The unexpected death of a loved one is the hardest for people to deal with, particularly when the person is in seemingly good health and there was no warning to prepare the survivors. The more involved this person was in your life, the bigger the void that needs to be filled when he is not there to fill it. The instantaneous emergence of these voids makes them harder to fill immediately, leaving you with many potential questions. It will be natural to question why the person was taken from you, to wonder what happens to him now, to worry what or who is going to fill those gaps in your life.
To try to answer these questions generically, God controls the universe and God loves us all. There is a reason every person dies. It is never truly random or meaningless. People who die without warning are spared terminal suffering, but at the same time, they lack its warning. For the diligent and devout, who live in the state of grace, a quick, relatively painless death is a blessing. The survivors, too, can be comforted by the relative lack of suffering in these unexpected deaths, which are most often the result of a heart attack, a stroke, a traffic accident, drowning, or a fall. As discussed in the last chapter, the suicide of a loved one will usually be unexpected by the survivors.
Like John Halligan, the people left behind after an unexpected death may be very anxious to make sense of it and may find some solace advocating for changes that will save others from the same fate. People whose loved ones die in traffic fatalities will sometimes mark the spot with a memorial, which at least for a time will identify the scene as dangerous. Those whose loved ones die of a heart attack or stroke may request donations to the associations that look for cures for these diseases, in lieu of flowers at the funeral, and the most motivated will find a role in their support.
Expect the grief and mourning to be more intense for an unexpected death than for a ninety-year-old man who has been through terminal suffering for five years. There are two factors driving this. The first is that the grieving process for the terminally ill person is divided and spread out over the length of his illness, while for the unexpected death, the grief is focused all on the short period in which it becomes public knowledge. The second factor is that the ninety-year-old had time to live to his fullest potential, while the person who died unexpectedly probably did not and that is to be mourned.
There may be a tendency among some to be angry with the victim for abandoning them or with God for taking their loved one from them. This anger is mostly misplaced in terms of the victim and totally misplaced toward God. With the exception of suicide, the victim did not mean to die. However, if he failed to take precautions in dangerous situations and also failed to take the necessary steps to provide for those dependent on him, then they have a valid complaint. But being angry at the dead person will not change anything unless it is used to help others be aware of the needs of dependents when doing financial planning.

------------------------------------

▶ PARTS OF THE EXERCISE:
1: Answer these questions using the passage on unexpected death:
(a) What do some people whose loved ones die in traffic fatalities do at the spot?
(b) How many factors does the passage give for grief being more intense after an unexpected death?
(c) Toward whom is anger described as totally misplaced?
2: List every cause that the passage on unexpected death names as most often resulting in unexpected deaths.
3: Write a continuation of the passage on unexpected death, beginning after its final sentence.

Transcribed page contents
------------------------------------

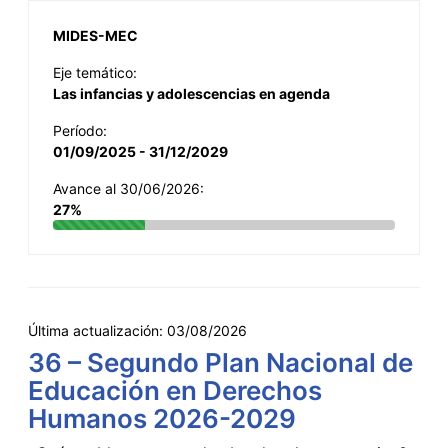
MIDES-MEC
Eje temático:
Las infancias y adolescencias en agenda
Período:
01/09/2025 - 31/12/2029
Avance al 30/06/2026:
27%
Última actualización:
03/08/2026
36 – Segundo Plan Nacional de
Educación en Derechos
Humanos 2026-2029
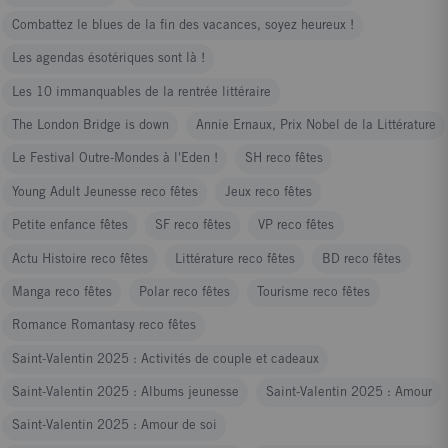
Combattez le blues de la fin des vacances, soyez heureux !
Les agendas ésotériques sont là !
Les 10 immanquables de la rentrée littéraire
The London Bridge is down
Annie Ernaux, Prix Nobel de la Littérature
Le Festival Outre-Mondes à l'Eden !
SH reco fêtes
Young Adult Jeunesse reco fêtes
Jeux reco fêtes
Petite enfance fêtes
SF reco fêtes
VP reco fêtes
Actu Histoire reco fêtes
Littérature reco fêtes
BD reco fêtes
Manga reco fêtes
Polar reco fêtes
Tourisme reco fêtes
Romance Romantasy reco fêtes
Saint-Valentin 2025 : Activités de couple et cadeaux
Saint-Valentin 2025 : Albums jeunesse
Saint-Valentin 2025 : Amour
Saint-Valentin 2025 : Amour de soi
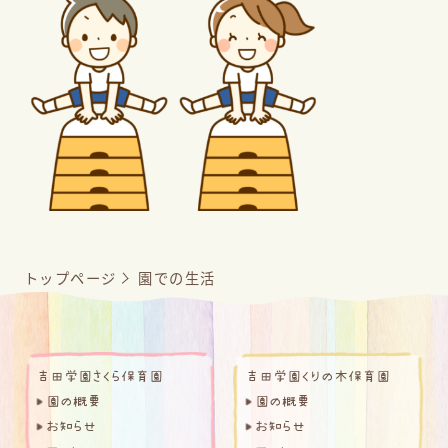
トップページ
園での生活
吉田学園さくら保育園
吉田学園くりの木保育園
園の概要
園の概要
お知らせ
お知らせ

------------------------------------

▶ RESULTS OF THE TASKS:
1:
(a) They mark the spot with a memorial.
(b) Two.
(c) God.

2:
- A heart attack
- A stroke
- A traffic accident
- Drowning
- A fall

3:
At the same time, being angry with God is also misplaced. God is not vengeful and does nothing out of malice. The fact that a loved one’s death is surprising to you does not mean that God does not love you or the victim. Perhaps the death was not about you at all but was good for the deceased or some onlooker. It could be that your loved one had fulfilled his part in God’s plan and this was the way that God chose to bring the person home. It may be that the person died particularly well, inspiring others to faith. Or maybe the loved one was holding you back in some way that was keep in you from carrying out your role in God’s plan. In any case, there are many plausible reasons that a loving God would call a person home at any time—but not one good reason that God would do it in a vindictive way. If you find yourself angry at God for the unexpected loss of a loved one, consider the ways that this might help you, the deceased, or someone else get to Heaven.
Also have faith that God will attend to your needs, both terrestrial and eternal, if you follow His lead. It is a good thing that you remember the deceased loved one. Love is eternal currency that cannot be lost or stolen, and it is the only thing you can take with you when you die. Your love will continue after the object of that love is dead, and the person can continue to love you even after death. As St. Paul writes to the Corinthians and to all of us, “Love never fails” (1 Cor. 13:8).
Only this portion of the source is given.